Gedenkstätte Kalavryta

„In Griechenland gibt es tausend Lidices – ihre Namen sind unbekannt und ihre Bewohner vergessen“, befand 1947 der US-Ankläger Telford Taylor im Nürnberger Prozess gegen die in Südosteuropa agierenden Generäle der Wehrmacht. Der Vergleich mit dem Massaker an der Bevölkerung des tschechischen Dorfes Lidice sollte die Schreckensbilanz der deutschen Okkupation Griechenlands verdeutlichen. Anders aber als die Massaker in Lidice und im französischen Oradour-sur-Glane, das seit dem 10. Juni 1944 zum Inbegriff deutscher Kriegsverbrechen auf französischem Boden geworden ist, wussten in Deutschland lange nur die Wenigsten von der am selben Tag im griechischen Distomo verübten Ermordung von 218 Männern, Frauen und Kindern. Dass die Balkanstaaten und vor allem Griechenland über viele Jahrzehnte nur weiße oder bestenfalls hellgraue Flecken auf der Landkarte des Okkupationsterrors darstellten, mit dem Nazideutschland Europa überzogen hatte, machten auch deutsche Gerichte möglich: Sie verurteilten nicht einen einzigen Soldaten oder Mitarbeiter der Zivilverwaltung wegen der in Griechenland verübten Verbrechen.

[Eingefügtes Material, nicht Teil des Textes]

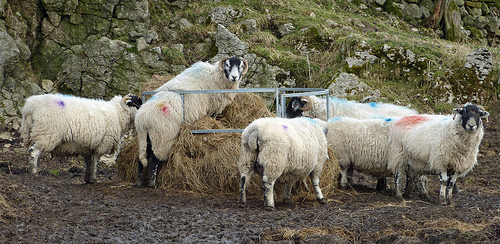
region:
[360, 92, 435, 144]
paint marking the backs of sheep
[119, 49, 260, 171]
sheep climbing in the hay feeder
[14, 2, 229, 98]
rocky hill behind the sheep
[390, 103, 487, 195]
sheep with red mark on back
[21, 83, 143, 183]
sheep with a purple mark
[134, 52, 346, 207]
sheep feeding from the hay rack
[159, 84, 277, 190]
hay in the sheep feeder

Und viel besser sind unsere Kenntnisse über die in Griechenland – einem der beliebtesten Urlaubsländer der Deutschen – verübten Verbrechen auch heute noch nicht. Daran haben auch Besuche deutscher Bundespräsidenten an den Gedenkstätten in Distomo, Kalavryta und Lingiades nichts geändert: Zwar erinnerten sie an die „politische Schuld“ der Deutschen und baten auch um Verzeihung für die NS-Verbrechen während der deutschen Besatzung – Reparationszahlungen lehnt Deutschland aber nach wie vor strikt ab.